Aimé had placed his hands on the counter in front of the young nurse. His fingers were clenched over the edge. She gave him an empathetic look, visibly seeking a solution. She felt for him. No matter how hard he pressed, the wood refused to break into pieces.
“Yes, I see now, I understand your situation. Wait a moment, I’m going to speak to my superior. What did you say your name was?”
“Aimé. I’m Aimé Bolduc. Tell her Aimé is here.”
She disappeared down a dark hallway and Aimé heard a door open. The lobby had electric lighting, completely electric, the lights never flickered. He could see the black wires running along the stone walls, and now noticed other people, sitting and waiting. Nurses in uniform, just like the one who had dealt with him, walked around the large room with a vaulted ceiling, talking quietly and calmly. No one raised their voices, only the wind could be heard when a gust worked its way inside. Aimé’s body was slowly returning to normal temperature. His throat was scratchy and he massaged his Adam’s apple as he looked around. When she knew he was here she would ask him to come to her.
A quarter of an hour later, when it seemed the sun was breaking through the layer of cloud spread over the city, Aimé heard the already familiar footsteps of the young woman, a typical sound of shoes on granite.
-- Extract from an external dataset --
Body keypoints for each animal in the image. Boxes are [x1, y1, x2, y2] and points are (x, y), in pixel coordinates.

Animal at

The nurse came back, with a Grey Nun whose skin bore the marks of scarlet fever. She came up to Aimé and held out her hand in a way that was at once professional and welcoming.
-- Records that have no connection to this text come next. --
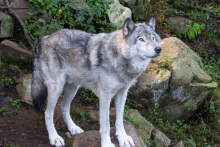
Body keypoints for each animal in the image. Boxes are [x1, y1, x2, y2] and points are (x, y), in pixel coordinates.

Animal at [31, 16, 162, 147]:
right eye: (141, 39)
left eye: (153, 38)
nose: (158, 49)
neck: (120, 58)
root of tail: (45, 38)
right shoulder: (104, 95)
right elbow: (106, 124)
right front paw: (107, 143)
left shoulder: (122, 93)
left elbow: (120, 120)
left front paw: (123, 138)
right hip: (57, 88)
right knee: (48, 113)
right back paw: (54, 138)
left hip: (73, 87)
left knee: (63, 106)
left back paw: (73, 128)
“I’m Sister Élodie Mailloux. Follow me, Madame Langlois will see you. She’s waiting.”
As they walked down the straight, rectangular hallways of the west wing toward the cancer ward, Sister Mailloux told Aimé that, while Jeanne no longer reacted to the presence of visitors, she had said his name more than once. Neither she nor the doctors had realized it was a name, not the infinitive “to love,” until Sister Valois came in to tell them there was a man in the waiting room demanding to see her.
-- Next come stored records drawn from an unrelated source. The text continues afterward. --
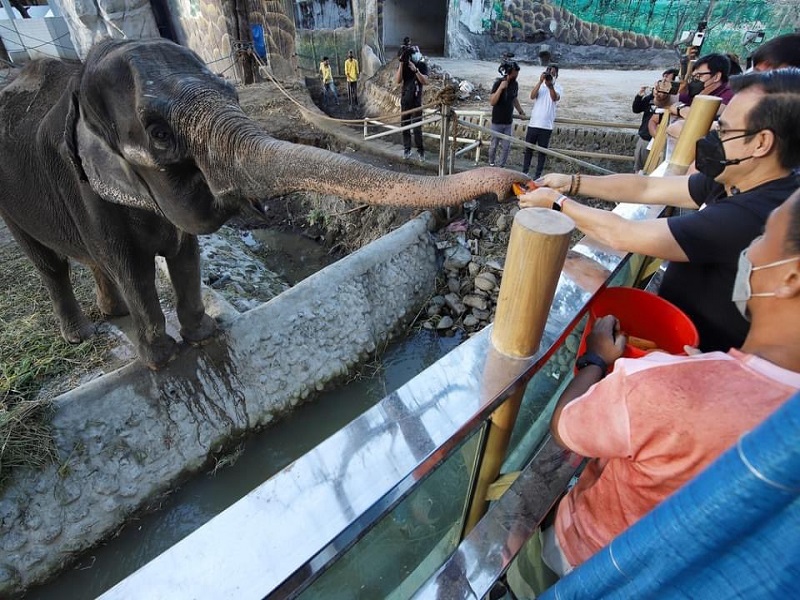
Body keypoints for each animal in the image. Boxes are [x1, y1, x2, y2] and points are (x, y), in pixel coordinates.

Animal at [0, 38, 524, 370]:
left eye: (231, 92)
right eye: (159, 134)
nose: (515, 187)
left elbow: (186, 253)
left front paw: (204, 335)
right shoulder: (83, 187)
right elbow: (133, 266)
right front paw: (163, 360)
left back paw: (110, 316)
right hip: (13, 205)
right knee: (51, 263)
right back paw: (82, 333)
“She’s very weak. Don’t be alarmed. She doesn’t have much time left, I’m afraid. We stopped treatment last week. But when I went to see her just now, to tell her you were here, her eyes lit up.”
Their footsteps echoed off the walls and ceilings, and they
conversed in polite whispers. Sister Mailloux kept her hands in her uniform’s front pockets. She stared at her toes as she walked, giving directions as they went. She told Aimé that Jeanne had been admitted for breast cancer, and the cancer had spread. Experimental treatments using electricity had been tried without success. She wanted to be clear, even stopped for a moment as she said the words; this was no longer the woman Aimé had known. Her face was swollen and radically transformed. He might even have trouble recognizing her, both her face and her voice. She wanted to be crystal clear: Jeanne was nearing the end of the line, his visit was one final favour they were granting her, before she passed on. Aimé listened, and was grateful, a gratefulness the sister surely felt. Sister Mailloux nodded her assent. When she smiled, her scars pulled tight. She moved sideways and, behind her, a door appeared. Yes, he could go in now. She was waiting. Her bed was at the end, to the right. She was waiting for him.
Aimé turned the knob and pushed the metal door. It squeaked on its hinges. He had to lean a little to avoid knocking his head on the doorframe. He was standing in an immense room, as big as a gymnasium, with dozens of beds. A heavy silence accompanied every sound, every complaint. Patients lay under white or pale green sheets. Aimé surveyed the room and then walked toward the beds at the end. He was anxious to see Jeanne again, talk to her one last time, but he suddenly felt bad for giving in to this impulse. It might have been a mistake. She wouldn’t have forgotten him, but that didn’t mean she’d forgiven him for running away. He trod carefully so as not to bother the patients, his presence felt only in a gentle dragging of his heels. His throat was scratchy, he could feel his sweat and his sticky clothing.